**Stored data entries**:

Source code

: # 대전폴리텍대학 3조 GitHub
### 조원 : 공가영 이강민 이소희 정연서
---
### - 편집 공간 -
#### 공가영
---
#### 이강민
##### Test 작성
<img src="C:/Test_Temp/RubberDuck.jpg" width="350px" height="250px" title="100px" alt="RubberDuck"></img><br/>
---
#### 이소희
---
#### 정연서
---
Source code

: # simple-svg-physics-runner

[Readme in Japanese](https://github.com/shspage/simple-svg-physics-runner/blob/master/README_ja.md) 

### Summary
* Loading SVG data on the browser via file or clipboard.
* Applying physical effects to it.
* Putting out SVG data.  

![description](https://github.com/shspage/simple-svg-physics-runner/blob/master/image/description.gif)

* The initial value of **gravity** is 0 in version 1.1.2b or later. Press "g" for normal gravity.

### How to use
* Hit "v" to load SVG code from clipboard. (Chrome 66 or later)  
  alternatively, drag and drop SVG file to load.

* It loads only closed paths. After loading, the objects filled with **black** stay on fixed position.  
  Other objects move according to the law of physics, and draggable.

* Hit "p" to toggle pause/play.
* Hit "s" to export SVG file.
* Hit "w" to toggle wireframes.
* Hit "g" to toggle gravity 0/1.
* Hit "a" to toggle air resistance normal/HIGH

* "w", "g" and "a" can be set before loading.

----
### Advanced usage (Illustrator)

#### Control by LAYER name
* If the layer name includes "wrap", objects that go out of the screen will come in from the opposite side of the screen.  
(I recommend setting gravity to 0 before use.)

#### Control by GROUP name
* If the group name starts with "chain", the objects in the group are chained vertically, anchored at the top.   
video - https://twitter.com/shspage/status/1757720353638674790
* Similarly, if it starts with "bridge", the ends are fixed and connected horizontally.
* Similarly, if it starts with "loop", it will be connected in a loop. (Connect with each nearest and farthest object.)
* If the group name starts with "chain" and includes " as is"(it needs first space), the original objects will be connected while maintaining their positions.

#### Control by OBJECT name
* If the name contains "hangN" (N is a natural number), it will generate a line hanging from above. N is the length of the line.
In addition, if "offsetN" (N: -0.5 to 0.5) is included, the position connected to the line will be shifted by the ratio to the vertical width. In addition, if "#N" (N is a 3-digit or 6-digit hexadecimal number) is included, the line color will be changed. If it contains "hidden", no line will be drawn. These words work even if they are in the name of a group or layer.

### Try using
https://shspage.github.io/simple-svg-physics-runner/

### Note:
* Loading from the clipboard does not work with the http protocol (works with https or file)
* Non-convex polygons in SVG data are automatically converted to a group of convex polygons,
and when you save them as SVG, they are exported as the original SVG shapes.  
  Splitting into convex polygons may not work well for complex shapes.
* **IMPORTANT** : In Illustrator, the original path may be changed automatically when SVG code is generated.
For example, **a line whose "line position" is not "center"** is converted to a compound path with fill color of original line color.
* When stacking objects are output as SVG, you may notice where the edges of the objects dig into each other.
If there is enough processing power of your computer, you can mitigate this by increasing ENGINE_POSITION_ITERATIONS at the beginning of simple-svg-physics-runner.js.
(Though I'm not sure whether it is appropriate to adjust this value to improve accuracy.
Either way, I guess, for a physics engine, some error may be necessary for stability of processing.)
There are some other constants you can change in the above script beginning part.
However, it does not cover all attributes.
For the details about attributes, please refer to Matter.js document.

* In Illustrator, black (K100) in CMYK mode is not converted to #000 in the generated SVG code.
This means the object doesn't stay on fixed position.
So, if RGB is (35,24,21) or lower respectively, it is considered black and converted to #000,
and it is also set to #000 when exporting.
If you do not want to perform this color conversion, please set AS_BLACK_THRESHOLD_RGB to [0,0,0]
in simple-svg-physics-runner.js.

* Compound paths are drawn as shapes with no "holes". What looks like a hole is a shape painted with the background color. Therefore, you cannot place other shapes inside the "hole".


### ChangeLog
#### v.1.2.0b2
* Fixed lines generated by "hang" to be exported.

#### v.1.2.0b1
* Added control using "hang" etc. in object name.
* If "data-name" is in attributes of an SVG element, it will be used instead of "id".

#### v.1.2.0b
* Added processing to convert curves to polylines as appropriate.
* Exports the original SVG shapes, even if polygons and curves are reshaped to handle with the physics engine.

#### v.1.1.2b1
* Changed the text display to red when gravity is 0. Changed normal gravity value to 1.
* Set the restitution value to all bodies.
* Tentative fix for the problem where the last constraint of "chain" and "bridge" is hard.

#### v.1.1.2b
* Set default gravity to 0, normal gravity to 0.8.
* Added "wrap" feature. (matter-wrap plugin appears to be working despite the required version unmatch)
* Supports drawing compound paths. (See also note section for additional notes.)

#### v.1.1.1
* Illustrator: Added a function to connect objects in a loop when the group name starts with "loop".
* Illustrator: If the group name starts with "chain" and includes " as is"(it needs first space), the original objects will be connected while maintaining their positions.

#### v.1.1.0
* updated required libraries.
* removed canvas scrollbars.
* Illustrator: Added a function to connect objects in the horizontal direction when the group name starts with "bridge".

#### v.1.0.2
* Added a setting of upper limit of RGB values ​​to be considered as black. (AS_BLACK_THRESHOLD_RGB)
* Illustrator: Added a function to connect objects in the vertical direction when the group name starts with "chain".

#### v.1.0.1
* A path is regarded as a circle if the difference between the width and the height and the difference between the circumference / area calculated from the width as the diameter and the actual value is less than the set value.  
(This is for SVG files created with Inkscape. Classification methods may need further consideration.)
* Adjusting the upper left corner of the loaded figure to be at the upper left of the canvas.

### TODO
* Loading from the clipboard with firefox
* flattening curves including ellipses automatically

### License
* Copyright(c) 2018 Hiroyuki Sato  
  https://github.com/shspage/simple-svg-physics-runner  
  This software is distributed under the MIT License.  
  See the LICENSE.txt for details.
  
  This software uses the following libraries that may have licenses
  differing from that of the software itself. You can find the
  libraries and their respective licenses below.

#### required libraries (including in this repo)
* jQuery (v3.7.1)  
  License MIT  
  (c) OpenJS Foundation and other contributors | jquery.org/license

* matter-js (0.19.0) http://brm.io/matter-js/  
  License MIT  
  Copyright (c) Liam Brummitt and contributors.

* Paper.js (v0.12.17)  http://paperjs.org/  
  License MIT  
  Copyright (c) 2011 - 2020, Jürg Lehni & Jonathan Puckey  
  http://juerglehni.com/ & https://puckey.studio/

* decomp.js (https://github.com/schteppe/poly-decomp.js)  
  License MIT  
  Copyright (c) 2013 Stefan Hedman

**Problem requirements**:
Every entry needs to be retyped exactly.

**Answer space**:
Source code

: # 대전폴리텍대학 3조 GitHub
### 조원 : 공가영 이강민 이소희 정연서
---
### - 편집 공간 -
#### 공가영
---
#### 이강민
##### Test 작성
<img src="C:/Test_Temp/RubberDuck.jpg" width="350px" height="250px" title="100px" alt="RubberDuck"></img><br/>
---
#### 이소희
---
#### 정연서
---
Source code

: # simple-svg-physics-runner

[Readme in Japanese](https://github.com/shspage/simple-svg-physics-runner/blob/master/README_ja.md) 

### Summary
* Loading SVG data on the browser via file or clipboard.
* Applying physical effects to it.
* Putting out SVG data.  

![description](https://github.com/shspage/simple-svg-physics-runner/blob/master/image/description.gif)

* The initial value of **gravity** is 0 in version 1.1.2b or later. Press "g" for normal gravity.

### How to use
* Hit "v" to load SVG code from clipboard. (Chrome 66 or later)  
  alternatively, drag and drop SVG file to load.

* It loads only closed paths. After loading, the objects filled with **black** stay on fixed position.  
  Other objects move according to the law of physics, and draggable.

* Hit "p" to toggle pause/play.
* Hit "s" to export SVG file.
* Hit "w" to toggle wireframes.
* Hit "g" to toggle gravity 0/1.
* Hit "a" to toggle air resistance normal/HIGH

* "w", "g" and "a" can be set before loading.

----
### Advanced usage (Illustrator)

#### Control by LAYER name
* If the layer name includes "wrap", objects that go out of the screen will come in from the opposite side of the screen.  
(I recommend setting gravity to 0 before use.)

#### Control by GROUP name
* If the group name starts with "chain", the objects in the group are chained vertically, anchored at the top.   
video - https://twitter.com/shspage/status/1757720353638674790
* Similarly, if it starts with "bridge", the ends are fixed and connected horizontally.
* Similarly, if it starts with "loop", it will be connected in a loop. (Connect with each nearest and farthest object.)
* If the group name starts with "chain" and includes " as is"(it needs first space), the original objects will be connected while maintaining their positions.

#### Control by OBJECT name
* If the name contains "hangN" (N is a natural number), it will generate a line hanging from above. N is the length of the line.
In addition, if "offsetN" (N: -0.5 to 0.5) is included, the position connected to the line will be shifted by the ratio to the vertical width. In addition, if "#N" (N is a 3-digit or 6-digit hexadecimal number) is included, the line color will be changed. If it contains "hidden", no line will be drawn. These words work even if they are in the name of a group or layer.

### Try using
https://shspage.github.io/simple-svg-physics-runner/

### Note:
* Loading from the clipboard does not work with the http protocol (works with https or file)
* Non-convex polygons in SVG data are automatically converted to a group of convex polygons,
and when you save them as SVG, they are exported as the original SVG shapes.  
  Splitting into convex polygons may not work well for complex shapes.
* **IMPORTANT** : In Illustrator, the original path may be changed automatically when SVG code is generated.
For example, **a line whose "line position" is not "center"** is converted to a compound path with fill color of original line color.
* When stacking objects are output as SVG, you may notice where the edges of the objects dig into each other.
If there is enough processing power of your computer, you can mitigate this by increasing ENGINE_POSITION_ITERATIONS at the beginning of simple-svg-physics-runner.js.
(Though I'm not sure whether it is appropriate to adjust this value to improve accuracy.
Either way, I guess, for a physics engine, some error may be necessary for stability of processing.)
There are some other constants you can change in the above script beginning part.
However, it does not cover all attributes.
For the details about attributes, please refer to Matter.js document.

* In Illustrator, black (K100) in CMYK mode is not converted to #000 in the generated SVG code.
This means the object doesn't stay on fixed position.
So, if RGB is (35,24,21) or lower respectively, it is considered black and converted to #000,
and it is also set to #000 when exporting.
If you do not want to perform this color conversion, please set AS_BLACK_THRESHOLD_RGB to [0,0,0]
in simple-svg-physics-runner.js.

* Compound paths are drawn as shapes with no "holes". What looks like a hole is a shape painted with the background color. Therefore, you cannot place other shapes inside the "hole".


### ChangeLog
#### v.1.2.0b2
* Fixed lines generated by "hang" to be exported.

#### v.1.2.0b1
* Added control using "hang" etc. in object name.
* If "data-name" is in attributes of an SVG element, it will be used instead of "id".

#### v.1.2.0b
* Added processing to convert curves to polylines as appropriate.
* Exports the original SVG shapes, even if polygons and curves are reshaped to handle with the physics engine.

#### v.1.1.2b1
* Changed the text display to red when gravity is 0. Changed normal gravity value to 1.
* Set the restitution value to all bodies.
* Tentative fix for the problem where the last constraint of "chain" and "bridge" is hard.

#### v.1.1.2b
* Set default gravity to 0, normal gravity to 0.8.
* Added "wrap" feature. (matter-wrap plugin appears to be working despite the required version unmatch)
* Supports drawing compound paths. (See also note section for additional notes.)

#### v.1.1.1
* Illustrator: Added a function to connect objects in a loop when the group name starts with "loop".
* Illustrator: If the group name starts with "chain" and includes " as is"(it needs first space), the original objects will be connected while maintaining their positions.

#### v.1.1.0
* updated required libraries.
* removed canvas scrollbars.
* Illustrator: Added a function to connect objects in the horizontal direction when the group name starts with "bridge".

#### v.1.0.2
* Added a setting of upper limit of RGB values ​​to be considered as black. (AS_BLACK_THRESHOLD_RGB)
* Illustrator: Added a function to connect objects in the vertical direction when the group name starts with "chain".

#### v.1.0.1
* A path is regarded as a circle if the difference between the width and the height and the difference between the circumference / area calculated from the width as the diameter and the actual value is less than the set value.  
(This is for SVG files created with Inkscape. Classification methods may need further consideration.)
* Adjusting the upper left corner of the loaded figure to be at the upper left of the canvas.

### TODO
* Loading from the clipboard with firefox
* flattening curves including ellipses automatically

### License
* Copyright(c) 2018 Hiroyuki Sato  
  https://github.com/shspage/simple-svg-physics-runner  
  This software is distributed under the MIT License.  
  See the LICENSE.txt for details.
  
  This software uses the following libraries that may have licenses
  differing from that of the software itself. You can find the
  libraries and their respective licenses below.

#### required libraries (including in this repo)
* jQuery (v3.7.1)  
  License MIT  
  (c) OpenJS Foundation and other contributors | jquery.org/license

* matter-js (0.19.0) http://brm.io/matter-js/  
  License MIT  
  Copyright (c) Liam Brummitt and contributors.

* Paper.js (v0.12.17)  http://paperjs.org/  
  License MIT  
  Copyright (c) 2011 - 2020, Jürg Lehni & Jonathan Puckey  
  http://juerglehni.com/ & https://puckey.studio/

* decomp.js (https://github.com/schteppe/poly-decomp.js)  
  License MIT  
  Copyright (c) 2013 Stefan Hedman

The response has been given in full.